Eastern gardeners are all too familiar with how Japanese beetles (Popillia japonica) skeletonize leaves and demolish plants, especially roses and grapes. The larvae are white grubs that feed on organic matter and roots of grasses in the soil; they can cause a great deal of damage to your lawn. But other than tearing your hair out in frustration, what can you do? The tips below can help you protect your precious vegetables against these persistent insects.
Learn to Identify Japanese Beetles
Japanese beetles are found in all states east of the Mississippi River. Adults are easy to recognize: they have chunky, metallic blue-green bodies, 1/2-inch long, with bronze wing covers, long legs, and fine hairs covering body.
Larvae are fat, dirty white grubs with brown heads, up to 3/4 inch long, often found in sod. Many other species produce C-shaped white larval grubs, so make sure you've actually got Japanese Beetles and not some other helpful insect species before waging war.

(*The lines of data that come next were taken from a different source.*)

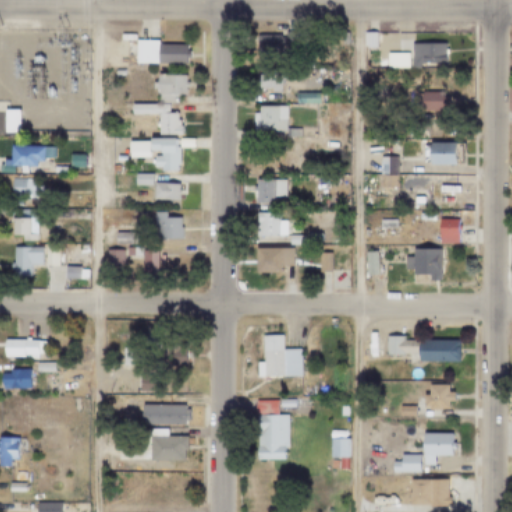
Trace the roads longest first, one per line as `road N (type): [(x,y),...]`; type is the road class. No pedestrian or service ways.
road 1 (residential): [(511,306),(0,308)]
road 2 (residential): [(490,511),(492,0)]
road 3 (residential): [(217,511),(219,0)]
road 4 (residential): [(8,9),(511,9)]
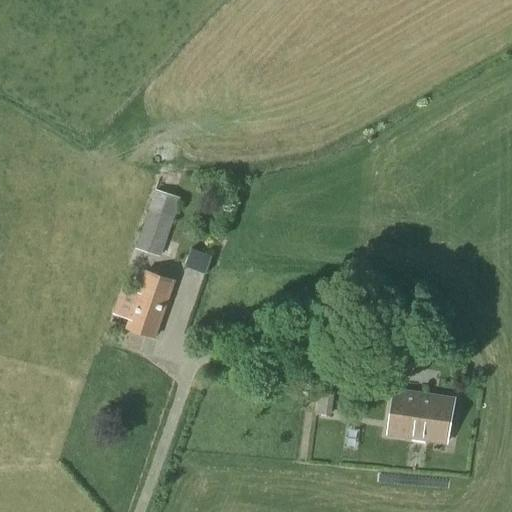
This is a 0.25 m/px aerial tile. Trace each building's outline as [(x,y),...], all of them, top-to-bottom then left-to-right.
[(173,218),(179,202),(154,193),(148,211),(136,250),(160,258),(173,218)] [(201,249),(193,267),(212,276),(220,257),(201,249)] [(156,338),(172,281),(143,273),(127,330),(156,338)] [(325,353),(332,309),(297,304),(289,347),(325,353)] [(447,443),(453,399),(394,391),(388,435),(447,443)]
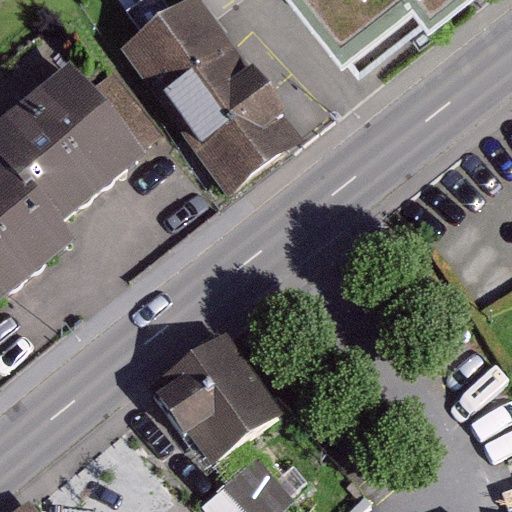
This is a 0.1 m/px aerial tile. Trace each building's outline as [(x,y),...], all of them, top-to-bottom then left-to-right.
[(314,0),(357,55),(435,0),(314,0)] [(202,14),(130,65),(224,198),(296,147),(202,14)] [(79,93),(0,152),(0,326),(163,203),(79,93)] [(223,352),(155,402),(209,474),(276,424),(223,352)] [(132,436),(43,505),(48,511),(150,511),(176,494),(132,436)] [(205,511),(291,511),(302,502),(264,460),(205,511)]
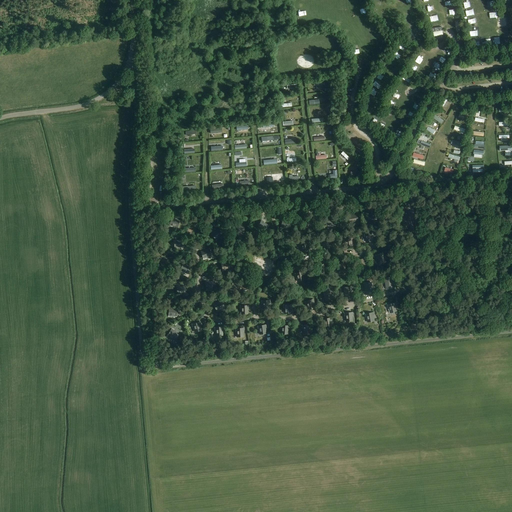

The damage you're noticing can also help you identify Japanese beetles. Adults eat flowers and skeletonize leaves of a broad range of plants; plants may be completely defoliated. They also feed on fruit, such as raspberries and plums, opening a site for disease infection. Larvae feed on roots of lawn grasses and garden plants.
Understand their Life Cycle
Overwintering larvae deep in the soil move toward the surface in spring to feed on roots, pupating in early summer. Adults emerge, feed on plants, and lay eggs in late summer; eggs hatch into larvae that overwinter in soil. One generation occurs every 1 to 2 years.
How to Control Them
If your problem is with adult beetles, pick off or knock the beetles from plants into a bucket of soapy water. Don't bother to invest in those beetle bag traps: They tend to attract more beetles to your yard than otherwise would have been there. If necessary, spray plants with an insecticidal soap, and as a last resort try neem oil.
As for the grubs, parasitic nematodes (Heterorhabditis spp.) prey on them, says David Shetlar, Ph.D., extension entomologist at Ohio State University. Apply nematodes to the soil in late August or early September, Dr. Shetlar advises, and make sure that the nematode product is fresh and the soil is kept continuously moist after it is applied. (He does not recommend milky disease spore products, which are often used to control grubs in lawns.)
If you've had problems with Japanese beetles in the past, you'll want to think ahead. Cover garden vegetables with floating row covers by mid-June to keep the beetles off, or spray fruit and vegetable plants with kaolin clay. And let your lawn go dormant in summer, Dr. Shetlar urges. Watering to keep the lawn green, he says, "is just begging for white grub problems!"